### Information provided
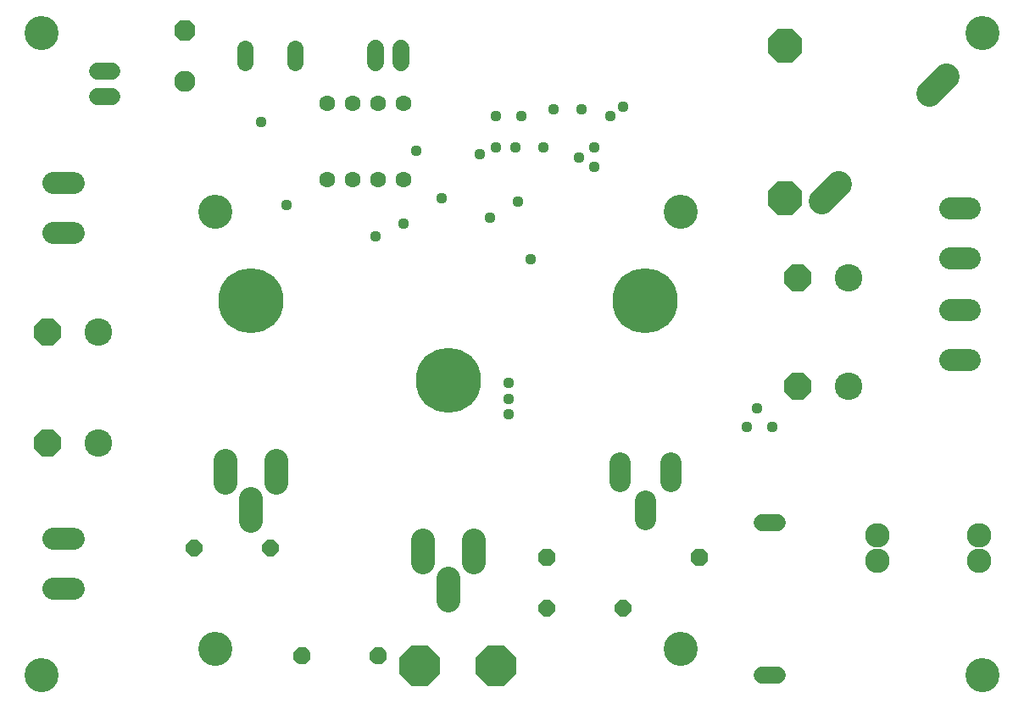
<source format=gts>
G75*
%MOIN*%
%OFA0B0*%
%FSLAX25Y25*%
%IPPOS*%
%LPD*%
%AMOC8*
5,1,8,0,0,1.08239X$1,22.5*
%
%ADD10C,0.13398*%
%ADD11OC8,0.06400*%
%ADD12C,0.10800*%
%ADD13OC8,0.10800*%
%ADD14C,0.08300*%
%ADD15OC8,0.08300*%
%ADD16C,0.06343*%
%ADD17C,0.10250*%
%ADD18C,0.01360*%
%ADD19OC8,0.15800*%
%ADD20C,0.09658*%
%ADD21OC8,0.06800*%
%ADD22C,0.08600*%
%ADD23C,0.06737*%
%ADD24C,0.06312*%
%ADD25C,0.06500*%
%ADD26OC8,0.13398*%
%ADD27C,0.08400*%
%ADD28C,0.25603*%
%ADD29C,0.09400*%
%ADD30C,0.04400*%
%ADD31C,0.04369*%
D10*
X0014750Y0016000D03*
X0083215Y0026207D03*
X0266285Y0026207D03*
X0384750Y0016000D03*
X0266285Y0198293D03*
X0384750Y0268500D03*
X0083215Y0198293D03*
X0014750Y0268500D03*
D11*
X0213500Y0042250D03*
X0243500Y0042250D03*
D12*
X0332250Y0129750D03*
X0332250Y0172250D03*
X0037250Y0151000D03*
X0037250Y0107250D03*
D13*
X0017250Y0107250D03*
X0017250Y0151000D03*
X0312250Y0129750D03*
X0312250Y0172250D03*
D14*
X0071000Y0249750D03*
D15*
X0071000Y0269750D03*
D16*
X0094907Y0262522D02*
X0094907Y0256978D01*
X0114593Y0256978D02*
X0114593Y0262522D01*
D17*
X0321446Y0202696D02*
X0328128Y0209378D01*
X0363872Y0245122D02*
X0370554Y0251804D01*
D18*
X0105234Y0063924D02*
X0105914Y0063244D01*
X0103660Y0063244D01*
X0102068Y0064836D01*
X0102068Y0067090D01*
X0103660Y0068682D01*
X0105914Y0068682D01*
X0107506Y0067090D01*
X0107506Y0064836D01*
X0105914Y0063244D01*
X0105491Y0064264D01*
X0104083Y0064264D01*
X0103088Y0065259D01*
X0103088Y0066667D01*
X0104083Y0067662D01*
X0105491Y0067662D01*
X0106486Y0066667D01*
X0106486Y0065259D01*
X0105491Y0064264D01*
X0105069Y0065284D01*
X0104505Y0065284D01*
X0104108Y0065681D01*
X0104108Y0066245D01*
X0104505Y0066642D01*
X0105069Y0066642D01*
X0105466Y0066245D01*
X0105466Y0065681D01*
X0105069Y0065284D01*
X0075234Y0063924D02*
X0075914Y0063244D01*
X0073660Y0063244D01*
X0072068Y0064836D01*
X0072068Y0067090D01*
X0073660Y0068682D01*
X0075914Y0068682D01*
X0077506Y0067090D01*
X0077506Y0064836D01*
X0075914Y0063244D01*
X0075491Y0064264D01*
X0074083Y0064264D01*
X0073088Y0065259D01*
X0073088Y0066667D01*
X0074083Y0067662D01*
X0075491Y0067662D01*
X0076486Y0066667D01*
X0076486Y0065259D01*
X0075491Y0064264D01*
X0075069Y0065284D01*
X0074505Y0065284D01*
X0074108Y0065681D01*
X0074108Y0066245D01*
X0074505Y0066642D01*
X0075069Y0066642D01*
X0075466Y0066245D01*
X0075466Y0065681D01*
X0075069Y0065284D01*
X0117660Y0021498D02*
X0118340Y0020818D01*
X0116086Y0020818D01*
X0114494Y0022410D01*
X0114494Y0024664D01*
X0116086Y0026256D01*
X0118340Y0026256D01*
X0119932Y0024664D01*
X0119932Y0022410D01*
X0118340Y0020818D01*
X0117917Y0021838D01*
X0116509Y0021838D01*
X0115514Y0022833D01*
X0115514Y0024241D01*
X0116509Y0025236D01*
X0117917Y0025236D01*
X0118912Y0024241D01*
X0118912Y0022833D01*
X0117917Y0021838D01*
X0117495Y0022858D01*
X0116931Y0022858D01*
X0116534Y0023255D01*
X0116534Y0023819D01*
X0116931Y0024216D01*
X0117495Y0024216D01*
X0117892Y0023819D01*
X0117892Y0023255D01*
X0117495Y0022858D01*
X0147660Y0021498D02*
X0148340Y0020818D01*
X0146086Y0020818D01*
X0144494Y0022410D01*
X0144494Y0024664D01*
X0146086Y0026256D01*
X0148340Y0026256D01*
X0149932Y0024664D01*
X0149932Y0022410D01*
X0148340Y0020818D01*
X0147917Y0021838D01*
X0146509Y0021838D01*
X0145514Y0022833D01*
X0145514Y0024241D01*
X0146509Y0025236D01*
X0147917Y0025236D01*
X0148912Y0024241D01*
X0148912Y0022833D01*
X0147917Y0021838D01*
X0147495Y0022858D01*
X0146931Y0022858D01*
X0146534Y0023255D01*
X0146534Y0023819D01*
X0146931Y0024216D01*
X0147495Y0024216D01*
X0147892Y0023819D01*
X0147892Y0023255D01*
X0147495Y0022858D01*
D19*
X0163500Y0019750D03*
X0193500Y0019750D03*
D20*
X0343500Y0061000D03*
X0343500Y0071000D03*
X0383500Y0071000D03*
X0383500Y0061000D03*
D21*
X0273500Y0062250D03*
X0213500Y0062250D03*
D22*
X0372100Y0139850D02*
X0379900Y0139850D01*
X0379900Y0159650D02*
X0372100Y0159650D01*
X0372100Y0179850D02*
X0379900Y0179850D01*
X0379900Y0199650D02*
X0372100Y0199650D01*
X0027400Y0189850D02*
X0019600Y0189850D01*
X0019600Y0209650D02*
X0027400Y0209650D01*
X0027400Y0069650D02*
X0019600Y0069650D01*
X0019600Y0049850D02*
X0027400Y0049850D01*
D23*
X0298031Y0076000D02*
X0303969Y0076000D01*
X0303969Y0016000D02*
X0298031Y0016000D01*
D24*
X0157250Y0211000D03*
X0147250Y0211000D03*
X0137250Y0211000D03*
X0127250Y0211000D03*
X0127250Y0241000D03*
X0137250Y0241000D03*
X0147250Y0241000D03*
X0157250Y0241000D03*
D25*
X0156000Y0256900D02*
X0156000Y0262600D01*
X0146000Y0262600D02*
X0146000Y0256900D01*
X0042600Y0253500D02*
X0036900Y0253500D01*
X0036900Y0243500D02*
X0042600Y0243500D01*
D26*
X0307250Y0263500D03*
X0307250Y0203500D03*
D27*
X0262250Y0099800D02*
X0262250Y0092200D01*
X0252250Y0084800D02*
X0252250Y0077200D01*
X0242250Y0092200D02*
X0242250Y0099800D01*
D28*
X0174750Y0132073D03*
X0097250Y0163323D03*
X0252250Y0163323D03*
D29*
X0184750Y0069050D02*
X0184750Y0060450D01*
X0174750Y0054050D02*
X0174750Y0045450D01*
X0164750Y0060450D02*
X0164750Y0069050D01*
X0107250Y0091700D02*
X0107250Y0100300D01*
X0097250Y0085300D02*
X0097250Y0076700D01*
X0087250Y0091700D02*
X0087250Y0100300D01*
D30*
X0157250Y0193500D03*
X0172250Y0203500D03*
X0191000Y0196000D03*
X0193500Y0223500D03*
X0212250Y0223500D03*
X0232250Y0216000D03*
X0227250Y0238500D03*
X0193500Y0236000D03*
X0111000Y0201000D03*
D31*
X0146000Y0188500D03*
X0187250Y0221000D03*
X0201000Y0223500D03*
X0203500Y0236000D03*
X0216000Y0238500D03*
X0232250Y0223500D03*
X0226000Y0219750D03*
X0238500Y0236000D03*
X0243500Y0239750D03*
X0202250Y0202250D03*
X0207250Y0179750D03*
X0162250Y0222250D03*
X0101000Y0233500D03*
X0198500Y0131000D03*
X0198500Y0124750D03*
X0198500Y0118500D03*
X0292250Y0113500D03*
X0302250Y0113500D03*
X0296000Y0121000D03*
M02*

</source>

### To do
Could you copy, exactly and with no pictures, each line from the first one above to the line holding "X0102068Y0067090D01*"?

### Response area
<source format=gts>
G75*
%MOIN*%
%OFA0B0*%
%FSLAX25Y25*%
%IPPOS*%
%LPD*%
%AMOC8*
5,1,8,0,0,1.08239X$1,22.5*
%
%ADD10C,0.13398*%
%ADD11OC8,0.06400*%
%ADD12C,0.10800*%
%ADD13OC8,0.10800*%
%ADD14C,0.08300*%
%ADD15OC8,0.08300*%
%ADD16C,0.06343*%
%ADD17C,0.10250*%
%ADD18C,0.01360*%
%ADD19OC8,0.15800*%
%ADD20C,0.09658*%
%ADD21OC8,0.06800*%
%ADD22C,0.08600*%
%ADD23C,0.06737*%
%ADD24C,0.06312*%
%ADD25C,0.06500*%
%ADD26OC8,0.13398*%
%ADD27C,0.08400*%
%ADD28C,0.25603*%
%ADD29C,0.09400*%
%ADD30C,0.04400*%
%ADD31C,0.04369*%
D10*
X0014750Y0016000D03*
X0083215Y0026207D03*
X0266285Y0026207D03*
X0384750Y0016000D03*
X0266285Y0198293D03*
X0384750Y0268500D03*
X0083215Y0198293D03*
X0014750Y0268500D03*
D11*
X0213500Y0042250D03*
X0243500Y0042250D03*
D12*
X0332250Y0129750D03*
X0332250Y0172250D03*
X0037250Y0151000D03*
X0037250Y0107250D03*
D13*
X0017250Y0107250D03*
X0017250Y0151000D03*
X0312250Y0129750D03*
X0312250Y0172250D03*
D14*
X0071000Y0249750D03*
D15*
X0071000Y0269750D03*
D16*
X0094907Y0262522D02*
X0094907Y0256978D01*
X0114593Y0256978D02*
X0114593Y0262522D01*
D17*
X0321446Y0202696D02*
X0328128Y0209378D01*
X0363872Y0245122D02*
X0370554Y0251804D01*
D18*
X0105234Y0063924D02*
X0105914Y0063244D01*
X0103660Y0063244D01*
X0102068Y0064836D01*
X0102068Y0067090D01*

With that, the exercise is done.